» WHAT TO PRODUCE: Only the text of the records, copied exactly, is wanted; no pictures.

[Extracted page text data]
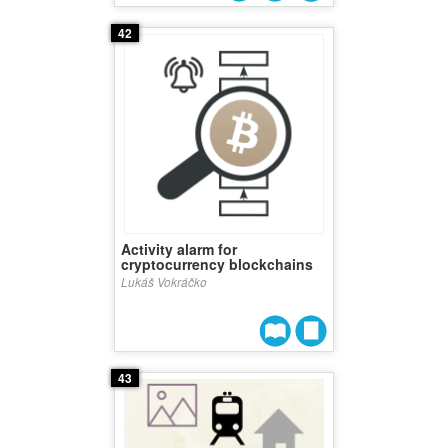
42
Activity alarm for
cryptocurrency blockchains
Lukáš Vokráčko
43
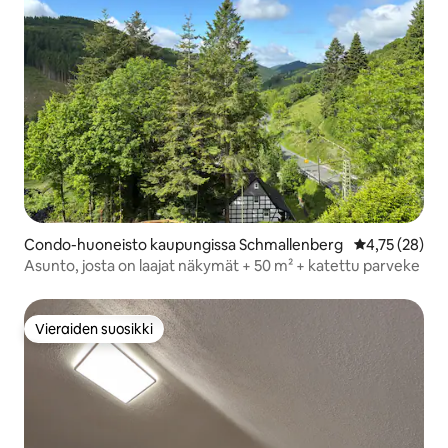
Condo-huoneisto kaupungissa Schmallenberg
Keskimääräine
4,75 (28)
Asunto, josta on laajat näkymät + 50 m² + katettu parveke
Vieraiden suosikki
Vieraiden suosikki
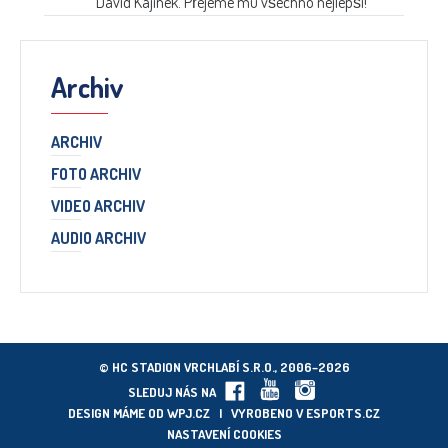
David Kajínek. Přejeme mu všechno nejlepší!
Archiv
ARCHIV
FOTO ARCHIV
VIDEO ARCHIV
AUDIO ARCHIV
© HC STADION VRCHLABÍ S.R.O., 2006–2026
SLEDUJ NÁS NA
DESIGN MÁME OD
WPJ.CZ
| VYROBENO V
ESPORTS.CZ
NASTAVENÍ COOKIES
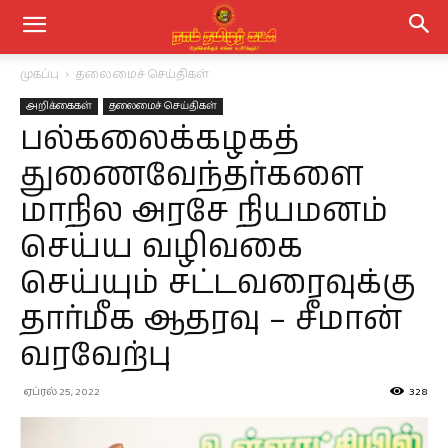
முகப்பு
தலைமைச் செய்திகள்
அறிக்கைகள்
தலைமைச் செய்திகள்
பல்கலைக்கழகத்
துணைவேந்தர்களை
மாநில அரசே நியமனம்
செய்ய வழிவகை
செய்யும் சட்டவரைவுக்கு
தார்மீக ஆதரவு – சீமான்
வரவேற்பு
ஏப்ரல் 25, 2022
328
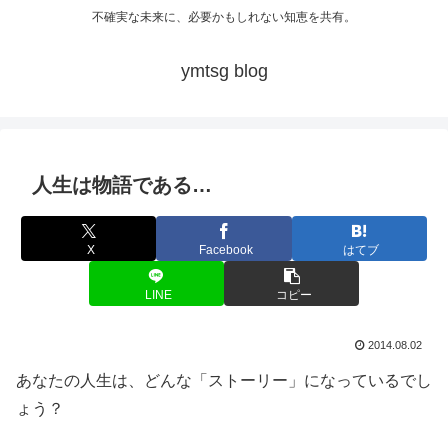
不確実な未来に、必要かもしれない知恵を共有。
ymtsg blog
人生は物語である…
X
Facebook
はてブ
LINE
コピー
2014.08.02
あなたの人生は、どんな「ストーリー」になっているでし
ょう？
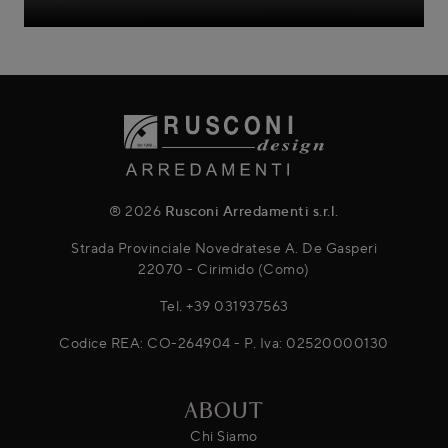
® 2026
Rusconi Arredamenti s.r.l.
Strada Provinciale Novedratese A. De Gasperi
22070 - Cirimido (Como)
Tel.
+39 031937563
Codice REA: CO-264904 - P. Iva: 02520000130
ABOUT
Chi Siamo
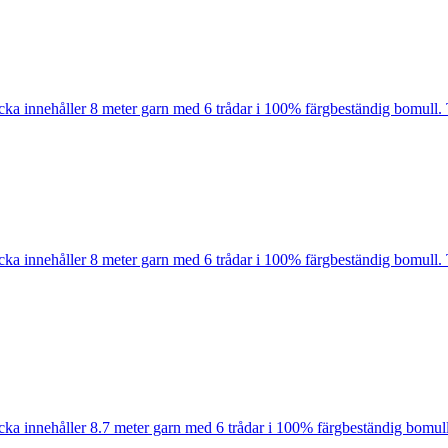
cka innehåller 8 meter garn med 6 trådar i 100% färgbeständig bomull. 
cka innehåller 8 meter garn med 6 trådar i 100% färgbeständig bomull. 
cka innehåller 8.7 meter garn med 6 trådar i 100% färgbeständig bomull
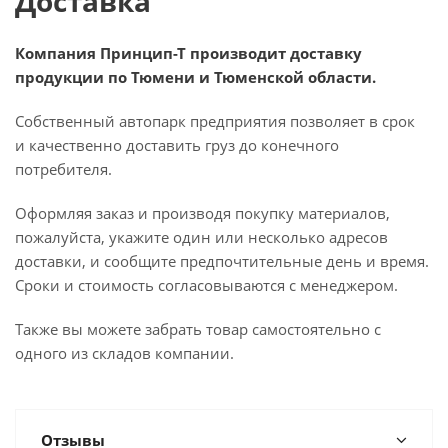
Доставка
Компания Принцип-Т производит доставку
продукции по Тюмени и Тюменской области.
Собственный автопарк предприятия позволяет в срок
и качественно доставить груз до конечного
потребителя.
Оформляя заказ и производя покупку материалов,
пожалуйста, укажите один или несколько адресов
доставки, и сообщите предпочтительные день и время.
Сроки и стоимость согласовываются с менеджером.
Также вы можете забрать товар самостоятельно с
одного из складов компании.
Отзывы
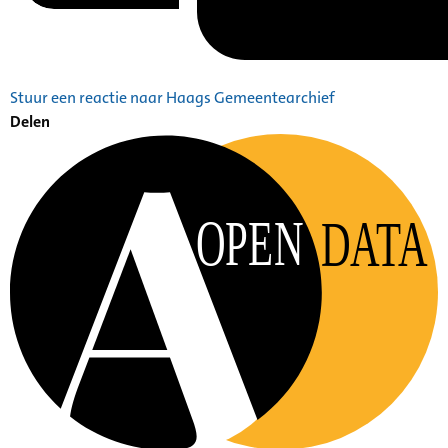
Stuur een reactie naar Haags Gemeentearchief
Delen
OPEN
DATA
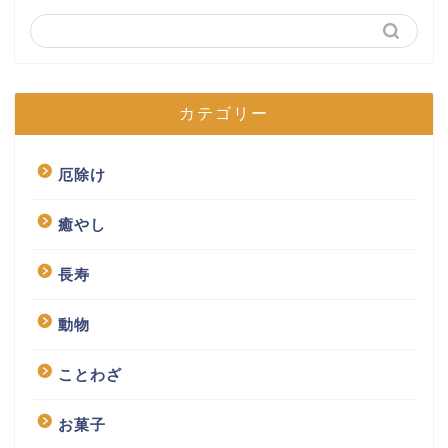
カテゴリー
厄除け
癒やし
長寿
動物
ことわざ
お菓子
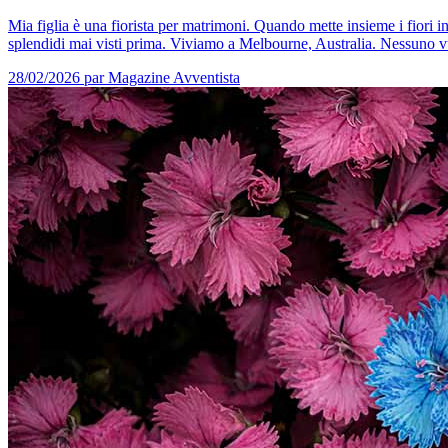
Mia figlia è una fiorista per matrimoni. Quando mette insieme i fiori i
splendidi mai visti prima. Viviamo a Melbourne, Australia. Nessuno vu
28/02/2026
par Magazine Avventista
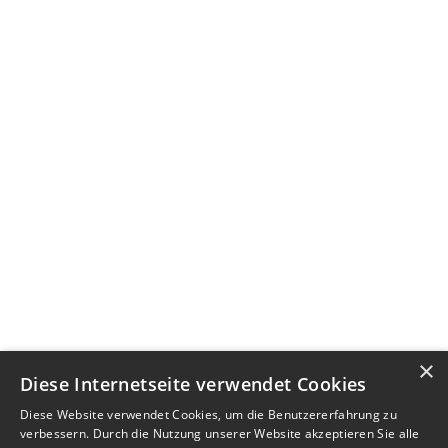
×
Diese Internetseite verwendet Cookies
Diese Website verwendet Cookies, um die Benutzererfahrung zu
verbessern. Durch die Nutzung unserer Website akzeptieren Sie alle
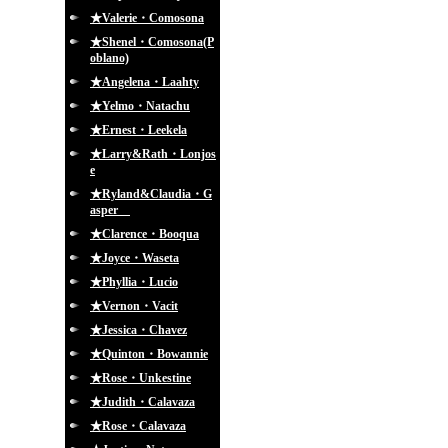
★Valerie・Comosona
★Shenel・Comosona(P
oblano)
★Angelena・Laahty
★Yelmo・Natachu
★Ernest・Leekela
★Larry&Rath・Lonjos
e
★Ryland&Claudia・G
asper
★Clarence・Booqua
★Joyce・Waseta
★Phyllia・Lucio
★Vernon・Vacit
★Jessica・Chavez
★Quinton・Bowannie
★Rose・Unkestine
★Judith・Calavaza
★Rose・Calavaza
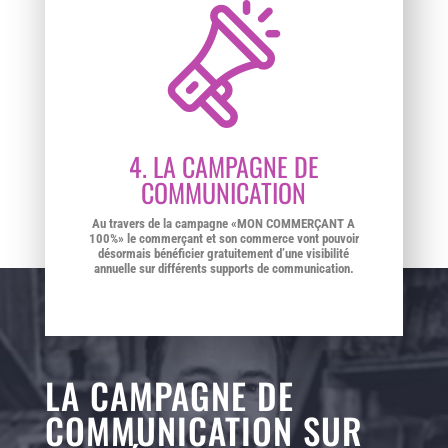
4. LA CAMPAGNE DE
COMMUNICATION
Au travers de la campagne «MON COMMERÇANT A
100%» le commerçant et son commerce vont pouvoir
désormais bénéficier gratuitement d’une visibilité
annuelle sur différents supports de communication.
LA CAMPAGNE DE
COMMUNICATION SUR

» SOLUTION:
42
Activity alarm for
cryptocurrency blockchains
Lukáš Vokráčko
43
Condo-huoneisto kaupungissa Schmallenberg
Keskimääräine
4,75 (28)
Asunto, josta on laajat näkymät + 50 m² + katettu parveke
Vieraiden suosikki
Vieraiden suosikki
David Kajínek. Přejeme mu všechno nejlepší!
Archiv
ARCHIV
FOTO ARCHIV
VIDEO ARCHIV
AUDIO ARCHIV
© HC STADION VRCHLABÍ S.R.O., 2006–2026
SLEDUJ NÁS NA
DESIGN MÁME OD
WPJ.CZ
| VYROBENO V
ESPORTS.CZ
NASTAVENÍ COOKIES
முகப்பு
தலைமைச் செய்திகள்
அறிக்கைகள்
தலைமைச் செய்திகள்
பல்கலைக்கழகத்
துணைவேந்தர்களை
மாநில அரசே நியமனம்
செய்ய வழிவகை
செய்யும் சட்டவரைவுக்கு
தார்மீக ஆதரவு – சீமான்
வரவேற்பு
ஏப்ரல் 25, 2022
328
不確実な未来に、必要かもしれない知恵を共有。
ymtsg blog
人生は物語である…
X
Facebook
はてブ
LINE
コピー
2014.08.02
あなたの人生は、どんな「ストーリー」になっているでし
ょう？
® 2026
Rusconi Arredamenti s.r.l.
Strada Provinciale Novedratese A. De Gasperi
22070 - Cirimido (Como)
Tel.
+39 031937563
Codice REA: CO-264904 - P. Iva: 02520000130
ABOUT
Chi Siamo
cka innehåller 8 meter garn med 6 trådar i 100% färgbeständig bomull. 
cka innehåller 8 meter garn med 6 trådar i 100% färgbeständig bomull. 
cka innehåller 8.7 meter garn med 6 trådar i 100% färgbeständig bomull
Доставка
Компания Принцип-Т производит доставку
продукции по Тюмени и Тюменской области.
Собственный автопарк предприятия позволяет в срок
и качественно доставить груз до конечного
потребителя.
Оформляя заказ и производя покупку материалов,
пожалуйста, укажите один или несколько адресов
доставки, и сообщите предпочтительные день и время.
Сроки и стоимость согласовываются с менеджером.
Также вы можете забрать товар самостоятельно с
одного из складов компании.
Отзывы
Stuur een reactie naar Haags Gemeentearchief
Delen
OPEN
DATA
カテゴリー
厄除け
癒やし
長寿
動物
ことわざ
お菓子
Mia figlia è una fiorista per matrimoni. Quando mette insieme i fiori i
splendidi mai visti prima. Viviamo a Melbourne, Australia. Nessuno vu
28/02/2026
par Magazine Avventista
×
Diese Internetseite verwendet Cookies
Diese Website verwendet Cookies, um die Benutzererfahrung zu
verbessern. Durch die Nutzung unserer Website akzeptieren Sie alle
★Valerie・Comosona
★Shenel・Comosona(P
oblano)
★Angelena・Laahty
★Yelmo・Natachu
★Ernest・Leekela
★Larry&Rath・Lonjos
e
★Ryland&Claudia・G
asper
★Clarence・Booqua
★Joyce・Waseta
★Phyllia・Lucio
★Vernon・Vacit
★Jessica・Chavez
★Quinton・Bowannie
★Rose・Unkestine
★Judith・Calavaza
★Rose・Calavaza
4. LA CAMPAGNE DE
COMMUNICATION
Au travers de la campagne «MON COMMERÇANT A
100%» le commerçant et son commerce vont pouvoir
désormais bénéficier gratuitement d’une visibilité
annuelle sur différents supports de communication.
LA CAMPAGNE DE
COMMUNICATION SUR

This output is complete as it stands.